KVPT has tried to salvage as much of the original material as possible for the reconstruction, but for new wooden columns and struts the right kind of timber was needed and artisans with carving skills had to be located.
Earthquakes have actually helped keep the ancient craftsmanship of Kathmandu alive because of the need to rebuild temples and monuments. However, Ranjitkar is worried that the traditional skills required are disappearing and it will be difficult to find expertise in future.
Reconstruction of Bhaidega is expected to be completed by November 2020, with support from Lalitpur Municipality and Prithvi B Pande of Nepal Investment Bank.
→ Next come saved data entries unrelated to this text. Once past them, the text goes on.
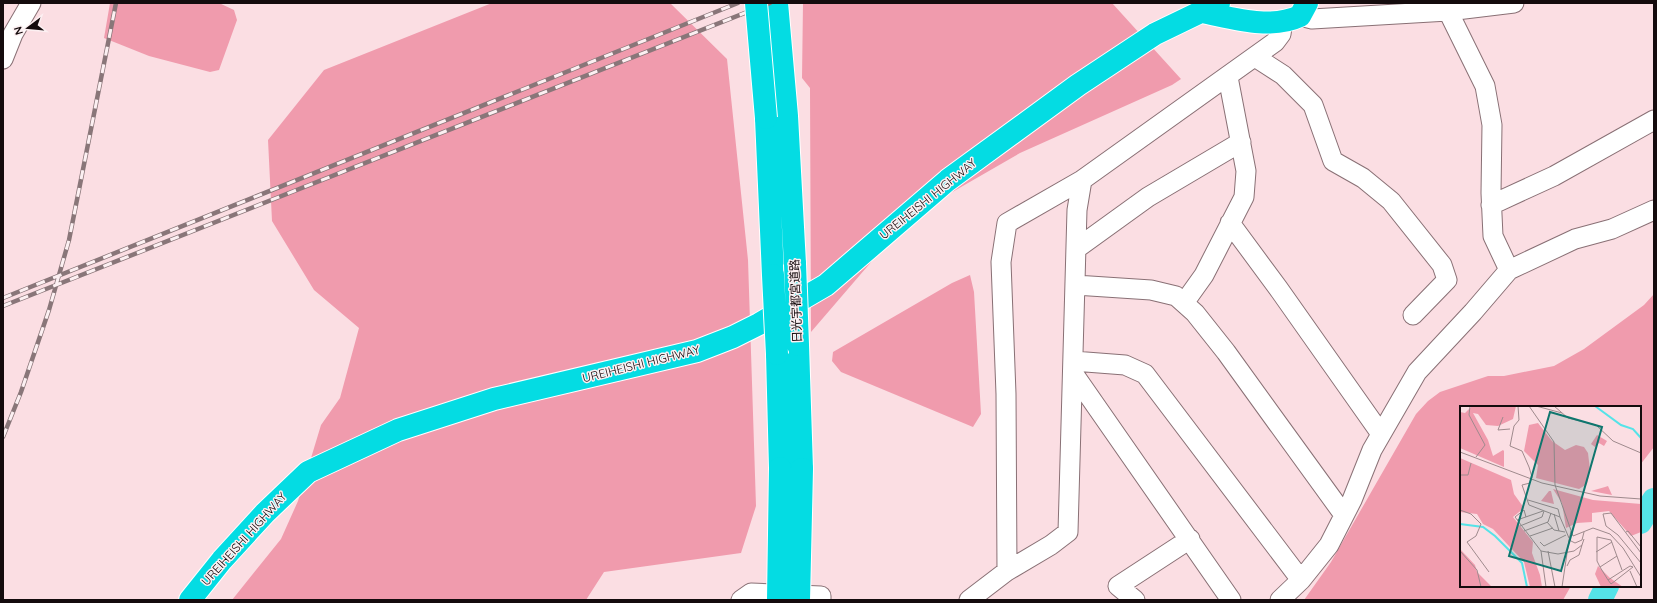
<svg xmlns="http://www.w3.org/2000/svg" width="1657" height="603" font-family="Quicksand,'Noto Sans JP',sans-serif">
  <style>
    .green { fill: #f09bad }
    .lines { fill: none; stroke-linecap: round; stroke-linejoin: round }
    .river { stroke: #55e3e8; stroke-width: 24 }
    .minor-casing { stroke: #897075; stroke-width: 21 }
    .highway-casing { stroke: #fff; stroke-width: 24 }
    .minor { stroke: #fff; stroke-width: 19 }
    .highway { stroke: #04dce3; stroke-width: 22 }
    .rail-casing { stroke: #897679; stroke-width: 4.5 }
    .rail { stroke: #fcf0f2; stroke-width: 3; stroke-dasharray: 9; stroke-linecap: butt }
    .highway-bridge-casing { stroke: #fff; stroke-width: 24; stroke-linecap: butt }
    .highway-bridge { stroke: #04dce3; stroke-width: 22 }
    .labels { text-anchor: middle; stroke-width: 3; stroke-linejoin: round; paint-order: stroke }
    .street-label { font-size: 12px; fill: #140b0d; stroke: #fcf0f2 }
    .inset-river { fill: none; stroke: #55e3e8; stroke-width: 2 }
    .inset-road { fill: none; stroke: #9f8a8d; stroke-width: 1 }
    .view { fill: #0f766e; fill-opacity: 0.15; stroke: #0f766e; stroke-width: 2 }
    .inset-edge { fill: none; stroke: #140b0d; stroke-width: 2 }
  </style>
  <rect width="100%" height="100%" fill="#fbdee3"/>
  <path class="green" d="M 110,3 L 219,3 L 234,10 L 237,20 L 219,70 L 210,72 L 149,56 L 104,38 Z
    M 492,3 L 670,3 L 727,59 L 748,260 L 756,506 L 741,553 L 604,572 L 586,600 L 232,600 L 281,539 L 298,501 L 321,425 L 340,398 L 359,328 L 314,290 L 272,221 L 268,140 L 324,70 Z
    M 803,3 L 1112,3 L 1181,79 L 1172,85 L 1020,153 L 935,202 L 927,197 L 811,332 L 810,88 L 802,78 Z
    M 970,275 L 974,292 L 981,414 L 973,427 L 841,372 L 832,361 L 833,352 L 952,283 Z
    M 1654,294 L 1654,447 L 1640,465 L 1640,407 L 1461,407 L 1461,586 L 1571,586 L 1563,600 L 1304,600 L 1331,562 L 1416,414 L 1428,401 L 1440,392 L 1488,376 L 1504,376 L 1554,366 L 1584,349 L 1644,305 Z"/>
  <g class="lines">
    <path class="river" d="M 1640,522 L 1654,500
      M 1600,600 L 1607,586"/>
    <defs>
      <path id="minor" d="M 1444,3 L 1485,86 L 1492,125 L 1491,193 L 1493,236 L 1509,270
        M 1300,16 L 1312,19 L 1448,11 L 1514,3
        M 1255,57 L 1283,75 L 1313,105 L 1333,161 L 1363,178 L 1391,201 L 1442,265 L 1447,280 L 1413,315
        M 3,59 L 13,34 L 31,3
        M 1491,205 L 1554,176 L 1654,120
        M 1230,223 L 1278,288 L 1381,434
        M 1076,249 L 1148,197 L 1241,142
        M 1075,285 L 1151,290 L 1176,296 L 1195,313 L 1226,352 L 1278,424 L 1344,515
        M 1184,303 L 1204,275 L 1244,197 L 1246,171 L 1228,77
        M 1073,361 L 1125,365 L 1145,374 L 1301,580
        M 1073,373 L 1231,600
        M 1007,571 L 1006,394 L 1001,262 L 1007,223 L 1082,180
        M 741,600 L 751,593 L 821,596 L 821,600
        M 969,600 L 1007,571 L 1051,545 L 1068,532 L 1077,210 L 1082,180 L 1275,42 L 1281,34 L 1283,21
        M 1135,600 L 1118,586 L 1190,539
        M 1280,600 L 1301,580 L 1329,545 L 1352,500 L 1372,450 L 1417,372 L 1473,312 L 1509,270 L 1575,239 L 1612,229 L 1654,210"/>
      <path id="highway" d="M 777,3 L 787,116 L 795,264
        M 1202,12 C 1233,18 1270,30 1300,16 L 1307,3
        M 766,118 L 773,275
        M 798,345 L 802,469
        M 777,354 L 780,468
        M 190,600 L 222,560 L 265,513 L 308,472 L 398,430 L 494,399 L 697,351 L 733,337 L 759,324 L 826,285 L 948,180 L 1078,85 L 1155,34 L 1219,3"/>
    </defs>
    <use href="#minor" class="minor-casing"/>
    <use href="#highway" class="highway-casing"/>
    <use href="#minor" class="minor"/>
    <use href="#highway" class="highway"/>
    <defs>
      <path id="rail" d="M 3,298 L 738,3
        M 3,306 L 770,3
        M 3,437 L 21,392 L 49,310 L 69,240 L 116,3"/>
    </defs>
    <use href="#rail" class="rail-casing"/>
    <use href="#rail" class="rail"/>
    <defs>
      <path id="highway-bridge" d="M 756,3 L 766,118
        M 795,264 L 798,345
        M 773,275 L 777,354
        M 778,600 L 780,468
        M 799,600 L 802,469"/>
    </defs>
    <use href="#highway-bridge" class="highway-bridge-casing"/>
    <use href="#highway-bridge" class="highway-bridge"/>
  </g>
  <g class="labels">
    <g class="street-label">
      <text transform="translate(928 199) rotate(-39)" y="4">UREIHEISHI HIGHWAY</text>
      <text transform="translate(796 301) rotate(-92)" y="4">日光宇都宮道路</text>
      <text transform="translate(641 364) rotate(-14)" y="4">UREIHEISHI HIGHWAY</text>
      <text transform="translate(244 539) rotate(-48)" y="4">UREIHEISHI HIGHWAY</text>
    </g>
  </g>
  <g transform="translate(1460 406)">
    <rect width="181" height="181" fill="#fbdee3"/>
    <path d="M 12,0 L 56,0 L 53,13 L 38,20 L 26,19 L 18,8 L 13,7 L 28,34 L 33,50 L 43,44 L 44,45 L 44,61 L 0,42 L 0,6 L 5,7 ZM 78,17 L 92,35 L 105,44 L 116,39 L 124,41 L 128,47 L 130,64 L 127,78 L 119,83 L 76,72 L 78,59 L 64,45 L 69,19 ZM 137,29 L 147,35 L 144,40 L 139,37 L 135,41 L 131,38 ZM 0,52 L 51,74 L 54,88 L 64,102 L 53,111 L 73,136 L 72,147 L 80,169 L 82,181 L 70,181 L 64,156 L 33,123 L 23,118 L 17,108 L 0,106 ZM 148,80 L 152,89 L 131,85 L 145,81 ZM 93,83 L 133,94 L 181,98 L 181,126 L 171,130 L 149,105 L 132,107 L 132,116 L 117,117 L 106,122 L 102,97 ZM 89,85 L 91,85 L 94,98 L 81,95 ZM 0,143 L 15,159 L 17,166 L 32,181 L 0,181 ZM 138,160 L 150,172 L 163,181 L 141,181 L 135,168 Z" fill="#f09bad"/>
    <path class="inset-river" d="M 135,0 L 161,19 L 173,23 L 181,32M 0,118 L 23,121 L 35,130 L 62,157 L 67,181"/>
    <path class="inset-road" d="M 10,0 L 9,9 L 25,39 L 16,51M 58,0 L 59,14 L 54,20 L 50,40 L 62,45 L 69,61 L 72,71 L 70,77 L 62,79 L 69,99 L 100,111 L 109,132M 69,0 L 94,36 L 95,79 L 113,130 L 133,122 L 150,128 L 163,142 L 181,171M 76,0 L 102,7M 94,0 L 108,12 L 136,19 L 153,35 L 181,47M 43,11 L 38,24 L 50,23M 0,46 L 82,77 L 140,90 L 181,93M 0,69 L 8,69 L 11,57M 68,94 L 98,103 L 100,111M 0,104 L 11,108 L 21,118 L 16,130 L 7,136 L 29,166M 94,108 L 99,125M 66,111 L 64,104 L 55,111 L 81,145 L 86,181M 57,114 L 83,105M 87,116 L 94,124 L 105,126M 60,120 L 82,111 L 84,105M 64,125 L 88,116 L 91,107M 111,125 L 109,134 L 115,137 L 122,134 L 124,126M 166,126 L 168,125 L 181,141M 70,130 L 93,122M 80,136 L 84,140 L 106,129M 0,145 L 17,164 L 21,181M 81,145 L 98,148 L 114,145 L 122,139 L 124,133M 88,145 L 95,181M 136,146 L 152,136M 181,147 L 151,107 L 143,108 L 146,120 L 158,129 L 181,157M 107,160 L 110,154 L 119,149 L 122,139M 140,161 L 157,150M 170,165 L 177,181M 148,174 L 170,160 L 173,161 L 151,178 L 148,174 L 140,161 L 137,155 L 137,131 L 151,134 L 162,164M 102,181 L 109,134"/>
    <path class="view" d="M 90,6 L 142,21 L 101,165 L 49,150 Z"/>
    <rect width="181" height="181" class="inset-edge"/>
  </g>
  <rect width="1657" height="603" fill="none" stroke="#140b0d" stroke-width="8"/>
  <g transform="translate(28 28) rotate(254)" stroke="#fcf0f2" stroke-width="3" paint-order="stroke">
  <path d="M0-3L7 15L0 10L-7 15Z" fill="#140b0d"/>
  <text y="-6" font-size="11" font-weight="bold" text-anchor="middle" fill="#140b0d">N</text>
  </g>
</svg>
KVPT is also involved in rebuilding nearby Char Narayan, Hari Shankar and Krishna Mandir temples and other monuments like Mul Chok and Sundari Chok.
KVPT believes in transparency in its projects – quite literally. The artisans crafting pieces for Bhaidega work behind a see-through plastic fence so passersby can observe the skill and devotion needed to build these ancient temples.
There are other structures in Patan Darbar Square that were also rebuilt after 1934 with stucco domes and need to be rebuilt in the original shikhara or pagoda styles. The Mangal Bazar police station itself is where a large shikhara temple once stood.
Says Ranjitkar: “Our immediate focus was on Bhaidega as there were sketches and photographs of the original structures. Earthquakes happen once in a generation, and what matters is how we rebuild after each. If we fail to maintain our tangible heritage, we will weaken our intangible heritage.”